# Got pork bellies today



## dave17a (Feb 14, 2013)

They came in Tuesday but got them today, fresh not frozen,  they didn't call me. Anywho, want to do dry rub which is 3-4 days country ham cure (sausage maker.com) Can this go longer and would like to try other in wet brine which is 7 days or so like pops brine. Wonder if one belly can sit another couple three days in fridge till rub. First time for me. Cheese is still waiting till March. Am doing some more Sat. sneek that into this HA HA.

                                              Thanks, Dave


----------



## prkranger2 (Feb 14, 2013)

How much cure did Sausage Maker say to use per lbs of meat?


----------



## dave17a (Feb 14, 2013)

1# per 25#s


----------



## dave17a (Feb 15, 2013)

Whoops 2# per 25#


----------



## dave17a (Feb 15, 2013)

After laying awake this morn, thinking about it am just going to start cure tinight.

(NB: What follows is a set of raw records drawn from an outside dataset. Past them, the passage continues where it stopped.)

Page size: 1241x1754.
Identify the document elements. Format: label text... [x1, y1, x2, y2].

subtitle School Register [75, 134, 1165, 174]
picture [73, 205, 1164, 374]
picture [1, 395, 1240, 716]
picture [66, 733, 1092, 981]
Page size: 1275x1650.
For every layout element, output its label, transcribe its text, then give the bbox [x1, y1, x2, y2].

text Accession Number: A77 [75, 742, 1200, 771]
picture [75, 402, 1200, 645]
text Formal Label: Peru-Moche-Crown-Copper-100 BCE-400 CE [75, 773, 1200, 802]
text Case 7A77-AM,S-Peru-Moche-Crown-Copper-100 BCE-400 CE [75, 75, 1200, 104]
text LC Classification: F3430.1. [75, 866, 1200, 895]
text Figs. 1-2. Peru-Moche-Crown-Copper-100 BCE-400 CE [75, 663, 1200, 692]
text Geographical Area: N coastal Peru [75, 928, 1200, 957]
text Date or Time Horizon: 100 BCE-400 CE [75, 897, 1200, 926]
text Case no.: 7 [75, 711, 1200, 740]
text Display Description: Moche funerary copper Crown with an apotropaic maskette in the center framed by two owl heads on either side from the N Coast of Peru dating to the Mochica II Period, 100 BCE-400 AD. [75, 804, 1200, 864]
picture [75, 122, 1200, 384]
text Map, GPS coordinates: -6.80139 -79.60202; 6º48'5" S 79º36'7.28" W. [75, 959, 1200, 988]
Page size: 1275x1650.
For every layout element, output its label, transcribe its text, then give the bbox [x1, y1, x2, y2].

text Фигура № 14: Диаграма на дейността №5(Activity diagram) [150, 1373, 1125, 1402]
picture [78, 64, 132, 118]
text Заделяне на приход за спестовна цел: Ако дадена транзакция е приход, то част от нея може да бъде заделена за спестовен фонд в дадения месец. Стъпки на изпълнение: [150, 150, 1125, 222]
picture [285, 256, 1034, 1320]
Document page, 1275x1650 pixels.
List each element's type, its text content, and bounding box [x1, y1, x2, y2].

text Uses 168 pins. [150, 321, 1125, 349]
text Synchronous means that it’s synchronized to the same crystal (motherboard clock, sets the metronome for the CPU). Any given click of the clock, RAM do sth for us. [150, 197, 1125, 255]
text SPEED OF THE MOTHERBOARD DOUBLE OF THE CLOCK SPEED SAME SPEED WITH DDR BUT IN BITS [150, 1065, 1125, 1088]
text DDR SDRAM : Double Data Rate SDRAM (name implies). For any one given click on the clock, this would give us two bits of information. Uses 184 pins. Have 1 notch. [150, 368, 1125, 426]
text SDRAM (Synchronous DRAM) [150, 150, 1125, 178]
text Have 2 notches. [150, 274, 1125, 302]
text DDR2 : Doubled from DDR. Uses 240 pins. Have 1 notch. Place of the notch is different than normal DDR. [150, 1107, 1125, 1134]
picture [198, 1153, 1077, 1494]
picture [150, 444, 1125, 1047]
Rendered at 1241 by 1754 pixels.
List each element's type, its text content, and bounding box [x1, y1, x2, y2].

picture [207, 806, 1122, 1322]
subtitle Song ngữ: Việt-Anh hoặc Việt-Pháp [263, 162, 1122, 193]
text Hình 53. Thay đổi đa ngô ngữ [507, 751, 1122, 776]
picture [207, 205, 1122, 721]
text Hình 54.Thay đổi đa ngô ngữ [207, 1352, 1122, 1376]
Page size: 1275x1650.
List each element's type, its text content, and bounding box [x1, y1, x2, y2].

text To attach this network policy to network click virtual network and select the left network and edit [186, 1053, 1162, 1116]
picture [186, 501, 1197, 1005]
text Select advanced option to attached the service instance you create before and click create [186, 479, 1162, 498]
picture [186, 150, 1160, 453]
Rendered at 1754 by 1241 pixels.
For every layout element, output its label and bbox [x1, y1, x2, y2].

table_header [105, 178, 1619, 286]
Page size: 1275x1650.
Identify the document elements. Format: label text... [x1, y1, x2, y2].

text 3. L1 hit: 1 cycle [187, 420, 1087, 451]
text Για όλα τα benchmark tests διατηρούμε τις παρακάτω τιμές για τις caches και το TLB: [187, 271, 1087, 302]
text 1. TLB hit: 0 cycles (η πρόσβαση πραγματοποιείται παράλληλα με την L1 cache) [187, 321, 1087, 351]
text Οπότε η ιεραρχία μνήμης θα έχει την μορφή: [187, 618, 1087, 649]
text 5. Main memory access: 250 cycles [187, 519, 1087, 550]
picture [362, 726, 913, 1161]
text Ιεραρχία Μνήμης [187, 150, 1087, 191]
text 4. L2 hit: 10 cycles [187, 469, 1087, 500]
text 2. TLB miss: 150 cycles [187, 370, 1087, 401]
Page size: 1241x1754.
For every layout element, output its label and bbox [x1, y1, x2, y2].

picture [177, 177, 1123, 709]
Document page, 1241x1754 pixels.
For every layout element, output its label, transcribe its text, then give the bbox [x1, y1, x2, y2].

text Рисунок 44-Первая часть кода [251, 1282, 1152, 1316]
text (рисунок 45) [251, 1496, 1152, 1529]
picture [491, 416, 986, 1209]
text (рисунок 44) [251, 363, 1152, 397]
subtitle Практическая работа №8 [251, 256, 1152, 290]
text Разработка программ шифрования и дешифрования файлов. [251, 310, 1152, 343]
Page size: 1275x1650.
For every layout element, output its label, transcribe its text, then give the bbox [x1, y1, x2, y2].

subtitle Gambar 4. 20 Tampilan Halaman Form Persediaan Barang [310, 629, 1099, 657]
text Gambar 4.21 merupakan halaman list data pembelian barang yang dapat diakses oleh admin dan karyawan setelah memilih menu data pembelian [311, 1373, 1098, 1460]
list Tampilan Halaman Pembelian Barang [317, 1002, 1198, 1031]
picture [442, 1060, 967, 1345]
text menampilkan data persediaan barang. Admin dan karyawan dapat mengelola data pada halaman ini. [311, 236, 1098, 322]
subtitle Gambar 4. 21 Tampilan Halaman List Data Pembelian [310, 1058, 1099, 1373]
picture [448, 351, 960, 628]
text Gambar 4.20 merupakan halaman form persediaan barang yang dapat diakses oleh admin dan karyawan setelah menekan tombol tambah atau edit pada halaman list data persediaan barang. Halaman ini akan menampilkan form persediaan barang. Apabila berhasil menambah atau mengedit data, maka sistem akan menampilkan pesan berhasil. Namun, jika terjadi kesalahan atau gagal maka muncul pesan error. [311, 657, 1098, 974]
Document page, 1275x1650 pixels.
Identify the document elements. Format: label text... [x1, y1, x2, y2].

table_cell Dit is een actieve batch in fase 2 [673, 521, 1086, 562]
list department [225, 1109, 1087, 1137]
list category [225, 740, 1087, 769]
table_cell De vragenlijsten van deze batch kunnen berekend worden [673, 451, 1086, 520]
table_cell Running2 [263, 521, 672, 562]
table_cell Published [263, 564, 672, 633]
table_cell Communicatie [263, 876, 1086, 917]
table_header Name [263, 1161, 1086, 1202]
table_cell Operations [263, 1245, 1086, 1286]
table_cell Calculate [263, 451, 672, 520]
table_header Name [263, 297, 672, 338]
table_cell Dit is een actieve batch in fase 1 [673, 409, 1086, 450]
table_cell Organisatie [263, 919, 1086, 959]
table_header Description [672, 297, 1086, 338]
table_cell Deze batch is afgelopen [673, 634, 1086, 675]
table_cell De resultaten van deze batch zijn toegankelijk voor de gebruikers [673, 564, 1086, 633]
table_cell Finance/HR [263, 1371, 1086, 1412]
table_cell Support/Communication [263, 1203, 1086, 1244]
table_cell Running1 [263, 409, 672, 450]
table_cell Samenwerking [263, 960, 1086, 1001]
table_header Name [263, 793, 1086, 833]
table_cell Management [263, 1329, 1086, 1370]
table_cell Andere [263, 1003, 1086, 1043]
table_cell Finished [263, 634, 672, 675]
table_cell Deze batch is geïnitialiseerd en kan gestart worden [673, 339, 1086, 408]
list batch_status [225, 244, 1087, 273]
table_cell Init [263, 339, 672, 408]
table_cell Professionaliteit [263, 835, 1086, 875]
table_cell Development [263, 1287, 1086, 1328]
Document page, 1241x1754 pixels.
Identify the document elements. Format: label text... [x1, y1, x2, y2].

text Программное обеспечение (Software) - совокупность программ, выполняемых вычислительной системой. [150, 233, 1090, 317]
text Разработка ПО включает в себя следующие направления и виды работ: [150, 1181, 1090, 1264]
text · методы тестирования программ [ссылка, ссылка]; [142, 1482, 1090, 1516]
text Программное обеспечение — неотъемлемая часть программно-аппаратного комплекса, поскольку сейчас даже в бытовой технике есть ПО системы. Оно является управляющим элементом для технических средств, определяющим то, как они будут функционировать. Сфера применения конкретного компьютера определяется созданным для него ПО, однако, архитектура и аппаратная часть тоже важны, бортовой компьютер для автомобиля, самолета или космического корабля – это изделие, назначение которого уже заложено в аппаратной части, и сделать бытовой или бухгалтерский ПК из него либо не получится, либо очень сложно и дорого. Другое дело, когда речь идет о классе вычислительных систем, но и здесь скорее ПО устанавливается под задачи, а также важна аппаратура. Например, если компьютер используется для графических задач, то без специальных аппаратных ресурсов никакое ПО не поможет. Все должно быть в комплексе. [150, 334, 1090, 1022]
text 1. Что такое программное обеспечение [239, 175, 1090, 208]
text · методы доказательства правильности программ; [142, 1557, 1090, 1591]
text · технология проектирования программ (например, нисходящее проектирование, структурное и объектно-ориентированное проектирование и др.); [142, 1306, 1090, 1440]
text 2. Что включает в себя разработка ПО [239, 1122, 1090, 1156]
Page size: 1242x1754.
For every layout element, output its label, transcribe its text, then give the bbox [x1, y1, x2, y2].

Got 23 3 to do.. Gonna do tjohnson recipe on one. and just straight country cure on other . anybody ever just done cure and nothing else? Closer it gets more nervous I get on doing it right. Lotta money.


----------



## mr t 59874 (Feb 17, 2013)

Dave 17a, If you are using a commercial cure, go by the manufactures recommendations.  Most dry cures that I know of recommend a curing time of seven days per inch of thickness.  I wouldn't think that 3-4 days would be long enough to properly cure your bellies.  Can't help on the wet cure as I only dry cure .  You will be fine holding one for an extra few days.  The bacon is ready to be trimmed and packaged when curing period is completed.

Tom


----------